Very good point about starting early - another thing grassroots groups on the left need to do better. It would have been gret if we ould have been targeting blue state Republican Senators, and red state Democrats months ago. Still, I'm surprised that the filibuster vote did as well as it did, and I hope the momentum is there for Democrats to stand strong in the future.

Ferris:

I try to be optimistic - that Democrats are simply going through a period of standing on the sidelines and waiting until the shit really hits the fan for the Republican party to come out with a strong national agenda, and by peaking at the appropriate time, this causes another 1994esque turnover in the Congress.

The majority of Dems who voted to end cloture are from small d states or states that strongly voted Republican in the last Presidential election. Some are up for re-election in 2006 in swing states (Akaka, Carper, and Inouye truly baffle me, though).

The progressive groups did not convince anyone outside of their own predominantly on-line community that Alito was a poor choice. I even found myself stopping to think why Alito should not be confirmed? Scary.

Sign this on-line petition, forward to friends, etc, etc flooded my inbox. I have held this opnion of many different organizations on many different levels - you cannot rely on the internet as a formidible source of motivation and activism. Getting multiple e-mails saying the same things in a single day from multiple progressive groups did not encourage action. Not forming a national coalition looked sloppy and made groups seem self-interested in promoting their individual groups instead of interested in the real issue at hand.

And now the Supreme Court is that much more conservative to show for it.

Judith Ren-Lay:

The diabolically clever Republican Conservative Tribe has been busy laying political land mines for their Liberal opponents. Tom Dashel (sp?) is an example. He was "labelled" obstructionist after the filibuster fights against the ultra-conservative Federal judge nominees and subsequently lost his Senate seat. The politics of fear and smear has so poisoned the atmosphere on Capitol Hill that it keeps our fighters constantly on the defensive. The point is this is a war of belief systems. Fascist lock-step tactics, fueled by lies and fear-mongering are a formidable force to defeat. I suspect the Senators saw this battle as lost and didn't want to risk further loss in light of the November election. I believe the arrogance and greed of those who hold power will ultimately bring them down, but it will happen more slowly than we might wish. As to where and when to come together and organize our voices into cohesive affective blocks, this has always been a problem of the left, because we listen to all and have varied and divergent ideas. Until the country gets sick and tired of the corruption that is beginning to show its true face, we will be at a disadvantage. We have to maintain hope for the ultimate failure of bad policy and continue to focus and reveal the truth wherever we can find it.
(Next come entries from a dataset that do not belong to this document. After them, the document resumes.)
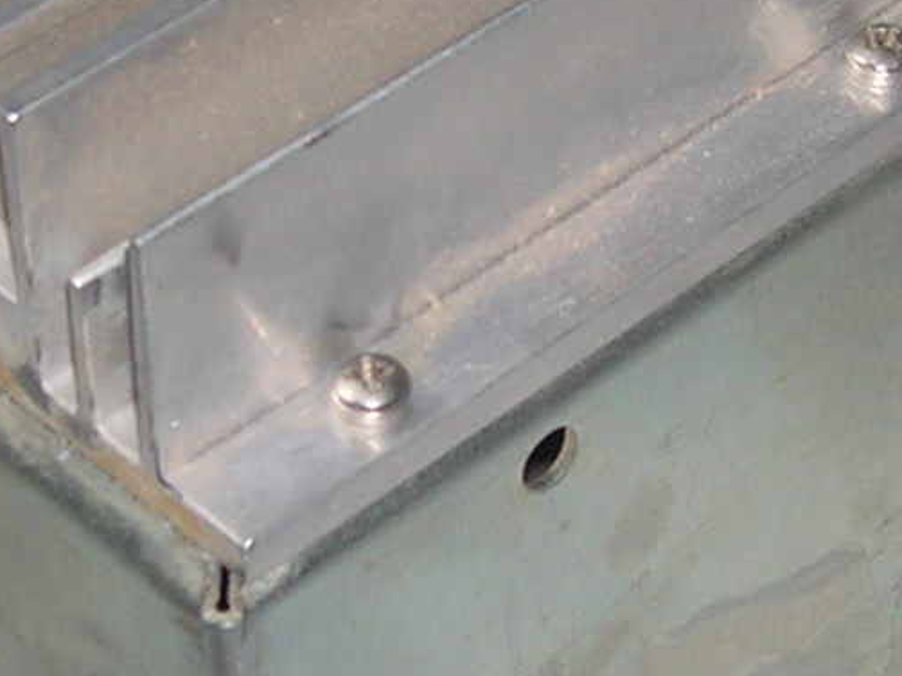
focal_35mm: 155
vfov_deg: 9.6
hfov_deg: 12.7
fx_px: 4037
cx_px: 600
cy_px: 232
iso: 50
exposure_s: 1/60.1
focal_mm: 5.7
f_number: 2.9
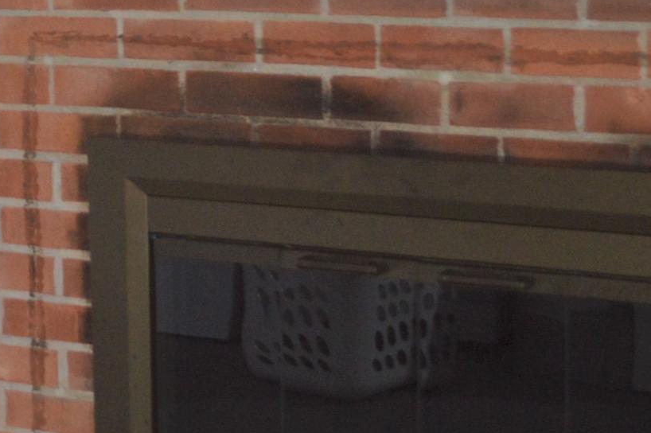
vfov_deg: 12.4
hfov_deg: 17.1
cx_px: -282
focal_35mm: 110
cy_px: 70
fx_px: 1988
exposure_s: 1/60
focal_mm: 20
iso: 400
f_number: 3.8
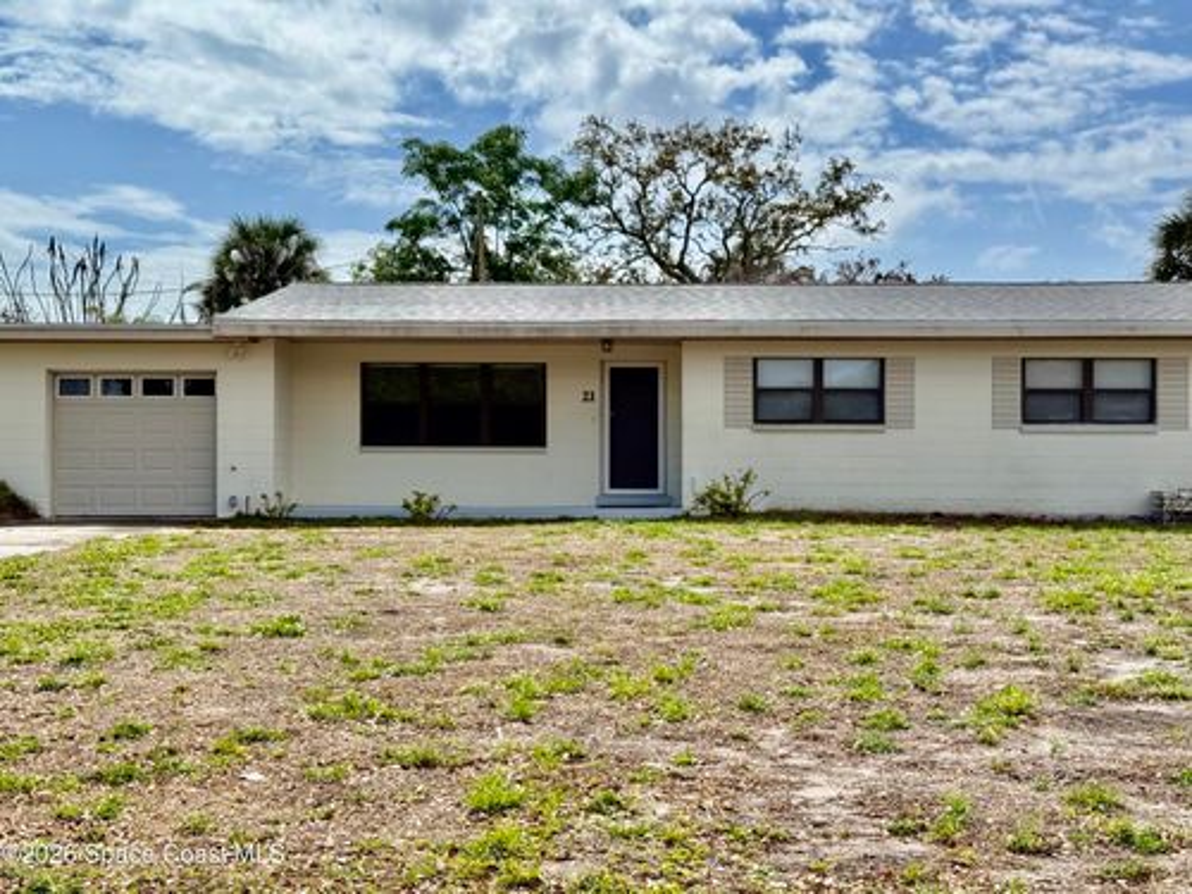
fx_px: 1653
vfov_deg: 30.3
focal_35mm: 48
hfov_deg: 39.7
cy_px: 447
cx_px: 596
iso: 64
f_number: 1.78
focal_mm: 6.76
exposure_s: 1/8772
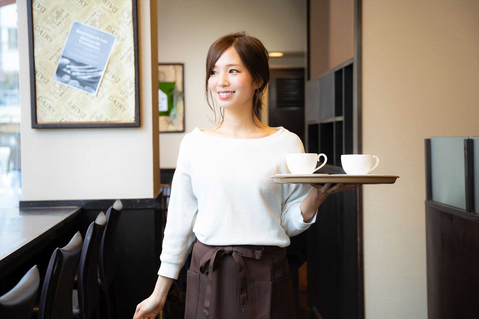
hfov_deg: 29.7
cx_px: 240
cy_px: 160
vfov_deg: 20.0
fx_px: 905
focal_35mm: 68
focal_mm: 68
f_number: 5
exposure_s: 1/160
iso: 1250
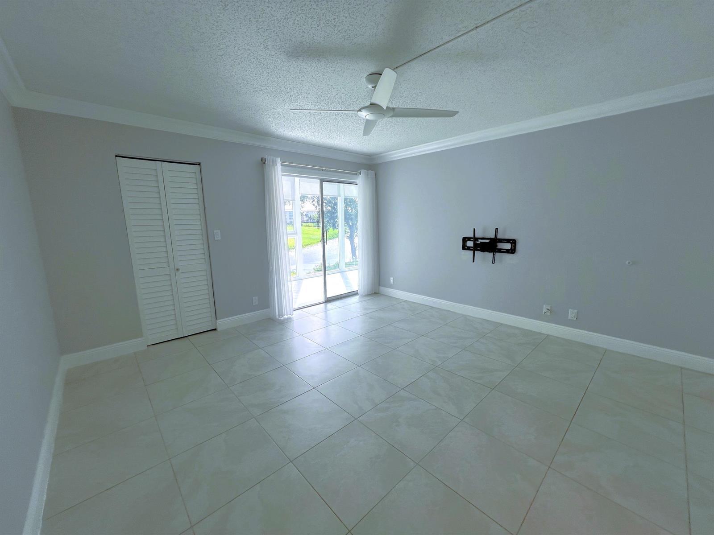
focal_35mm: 13
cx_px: 357
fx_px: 268
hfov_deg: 106.2
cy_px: 268
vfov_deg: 89.9
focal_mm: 1.57
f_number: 1.8
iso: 32
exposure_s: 1/169
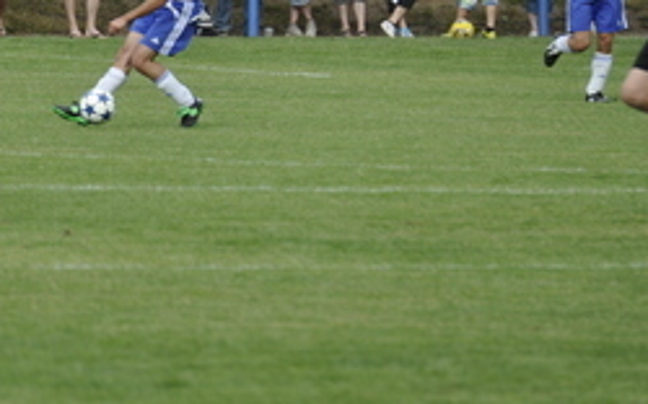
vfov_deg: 2.0
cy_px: 13
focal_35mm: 672
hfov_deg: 3.1
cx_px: 10
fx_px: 11862
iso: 400
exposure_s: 1/500
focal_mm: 220
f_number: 5.3
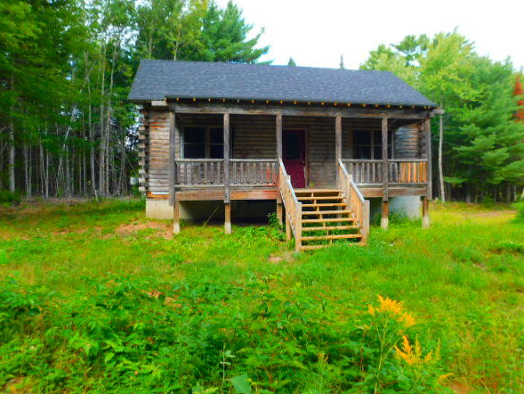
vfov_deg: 54.9
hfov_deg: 69.4
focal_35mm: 25
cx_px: 259
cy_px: 191
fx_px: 379
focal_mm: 4
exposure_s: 1/250
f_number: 3
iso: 125
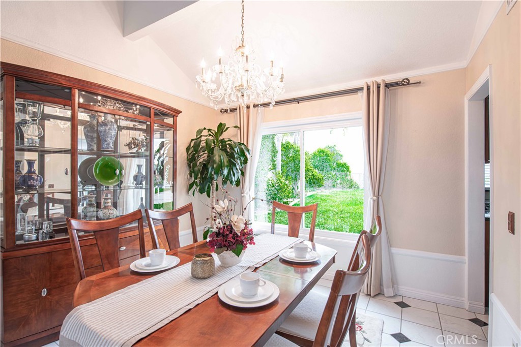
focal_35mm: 16
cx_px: 260
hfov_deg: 96.7
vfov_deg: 73.8
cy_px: 174
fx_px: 232
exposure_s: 1/13
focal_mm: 16
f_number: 8
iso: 200
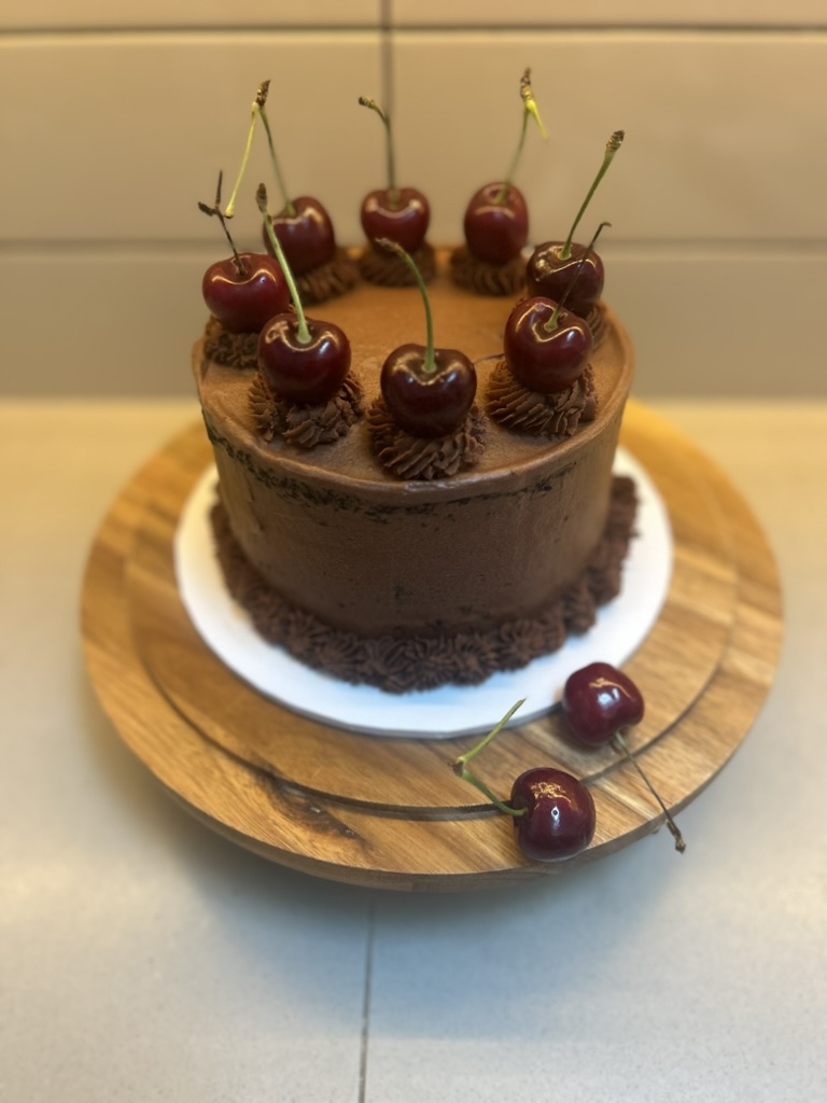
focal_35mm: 26
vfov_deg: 67.3
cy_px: 552
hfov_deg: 53.1
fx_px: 828
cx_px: 414
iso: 125
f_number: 1.5
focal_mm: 5.7
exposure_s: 1/100
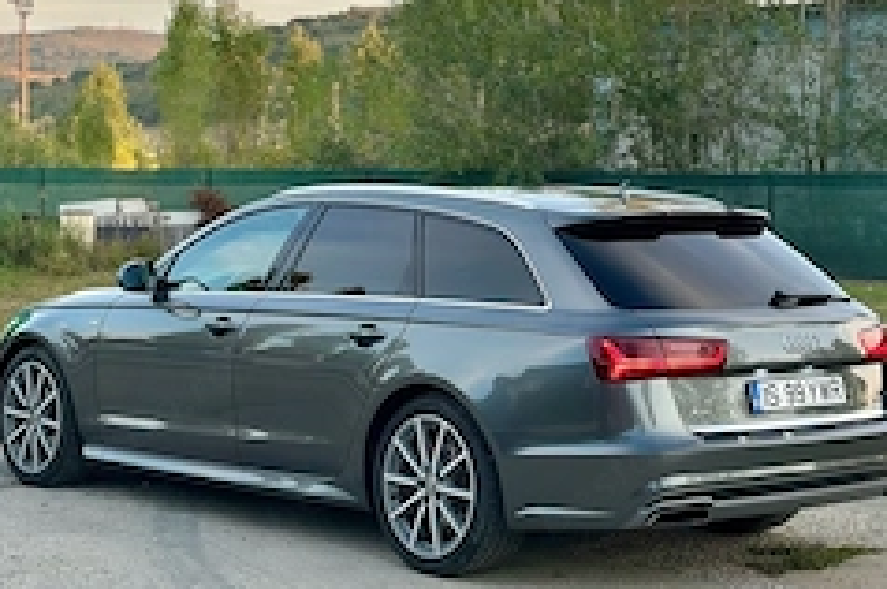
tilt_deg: -0.9
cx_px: 477
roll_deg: -0.7
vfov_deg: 16.2
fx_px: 2067
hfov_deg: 24.2
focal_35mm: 84
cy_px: 205
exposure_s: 1/244
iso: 80
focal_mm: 6.86
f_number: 1.78
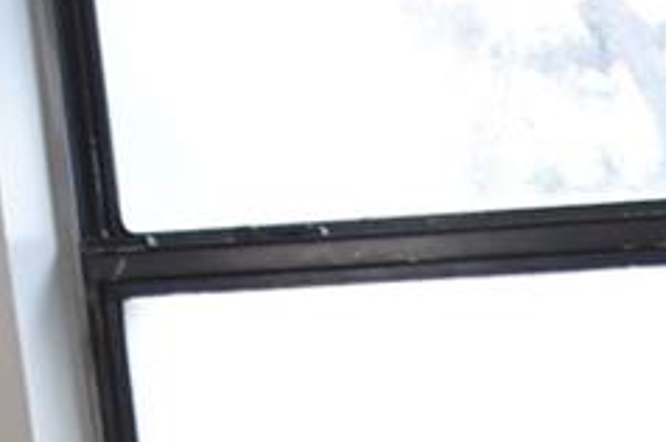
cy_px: 1183
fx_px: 1866
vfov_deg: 10.7
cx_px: 714
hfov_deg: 19.5
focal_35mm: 101
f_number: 3.5
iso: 800
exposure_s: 1/180
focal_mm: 10
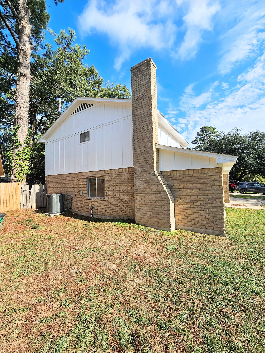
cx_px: 132
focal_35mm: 13
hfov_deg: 89.9
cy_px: 176
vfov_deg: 106.2
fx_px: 133
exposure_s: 1/1864
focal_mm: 2.2
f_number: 2.2
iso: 50
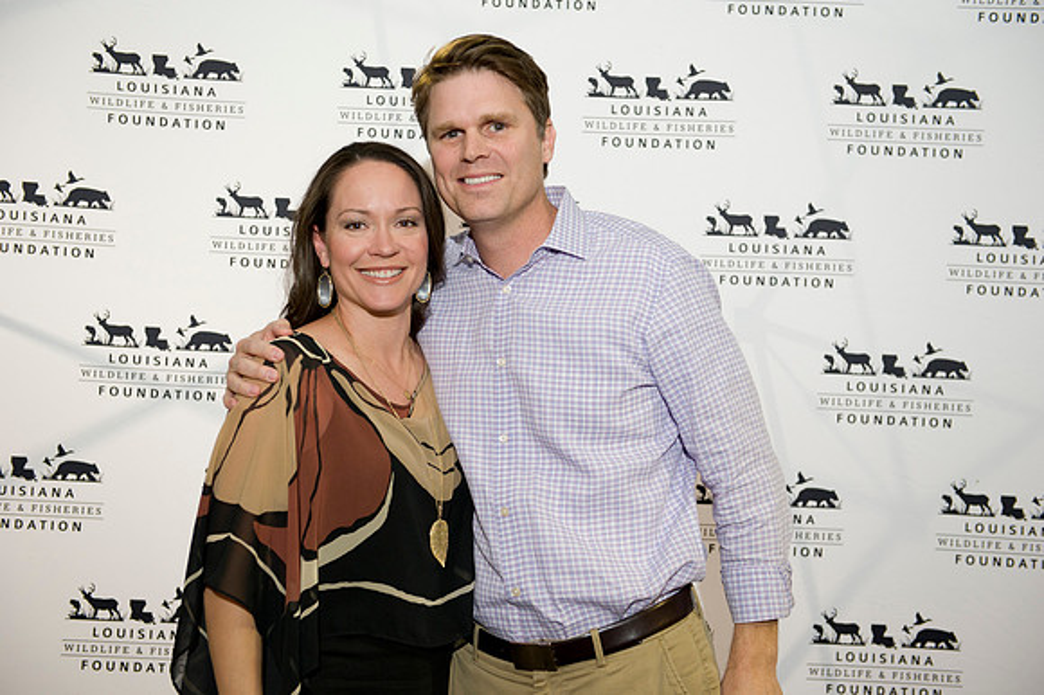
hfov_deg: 38.2
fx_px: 1507
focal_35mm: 52
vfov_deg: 26.0
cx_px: 522
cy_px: 348
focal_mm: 52
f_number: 3.5
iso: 800
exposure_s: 1/125
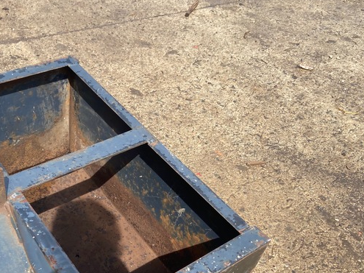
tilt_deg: -49.1
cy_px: 194
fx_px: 442
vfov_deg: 33.9
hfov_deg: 44.0
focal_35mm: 42
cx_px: 115
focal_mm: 4.25
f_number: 1.8
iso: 32
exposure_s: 1/1678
Losing battles is part of winning the war.

"Until the country gets sick and tired of the corruption that is beginning to show its true face, we will be at a disadvantage. We have to maintain hope for the ultimate failure of bad policy and continue to focus and reveal the truth wherever we can find it."

This country is not going to wake up unless we wake it up. It's going to take a ton of hard work to get to the point where people demand real change. What really bothered me about the Alito outcome was that this is no longer 2002 or 2003.

We now have large numbers of mobilized progressives. DFA and MoveOn together have a few million. Add to this the traditional left-wing groups, and there's no reason we shouldn't be able to take on the right wing. Yet, we've proven to be utterly ineffective.

We cannot wait for another large-scale failure for the country to wake up (I would say Katrina was an ultimate failure). The loss is simply too great to make up for any political gain. We need a better coordinated national strategy now to move the country forward.

"A party with a message will always beat a party without one." Bill Clinton on the 2002 race.

Turning it around is work! No short cuts.